Work order: Search the entries for lines that contain the word "avril", and report each one found.

(Input data Opens)

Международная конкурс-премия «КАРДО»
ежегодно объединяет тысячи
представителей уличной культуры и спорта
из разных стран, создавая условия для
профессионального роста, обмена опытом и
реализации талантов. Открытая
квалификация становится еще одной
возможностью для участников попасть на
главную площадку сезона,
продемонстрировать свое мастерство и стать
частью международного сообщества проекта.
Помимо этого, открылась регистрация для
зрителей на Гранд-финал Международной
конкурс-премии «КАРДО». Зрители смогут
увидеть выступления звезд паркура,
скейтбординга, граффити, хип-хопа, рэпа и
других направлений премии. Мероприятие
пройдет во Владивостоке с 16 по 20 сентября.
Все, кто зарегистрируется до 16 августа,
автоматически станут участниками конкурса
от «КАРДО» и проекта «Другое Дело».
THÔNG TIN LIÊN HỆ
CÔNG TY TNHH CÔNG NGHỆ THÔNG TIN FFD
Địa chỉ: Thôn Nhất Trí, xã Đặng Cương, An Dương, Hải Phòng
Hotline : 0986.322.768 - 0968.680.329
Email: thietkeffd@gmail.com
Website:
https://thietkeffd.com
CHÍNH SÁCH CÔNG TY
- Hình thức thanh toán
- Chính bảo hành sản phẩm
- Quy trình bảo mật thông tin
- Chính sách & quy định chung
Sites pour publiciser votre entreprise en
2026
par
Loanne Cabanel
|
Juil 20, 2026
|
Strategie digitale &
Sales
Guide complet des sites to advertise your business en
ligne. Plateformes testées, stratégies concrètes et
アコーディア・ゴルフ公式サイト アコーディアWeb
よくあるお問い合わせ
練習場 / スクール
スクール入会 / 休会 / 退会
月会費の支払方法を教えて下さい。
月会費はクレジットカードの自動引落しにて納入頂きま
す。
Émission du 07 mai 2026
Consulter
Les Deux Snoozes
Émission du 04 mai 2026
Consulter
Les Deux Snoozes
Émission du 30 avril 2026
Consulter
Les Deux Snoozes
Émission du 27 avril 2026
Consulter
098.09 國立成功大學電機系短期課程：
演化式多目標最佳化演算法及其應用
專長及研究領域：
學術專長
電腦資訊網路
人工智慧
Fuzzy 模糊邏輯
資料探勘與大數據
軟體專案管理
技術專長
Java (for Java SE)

(Input data Closes)

Written response:
Émission du 30 avril 2026
Émission du 27 avril 2026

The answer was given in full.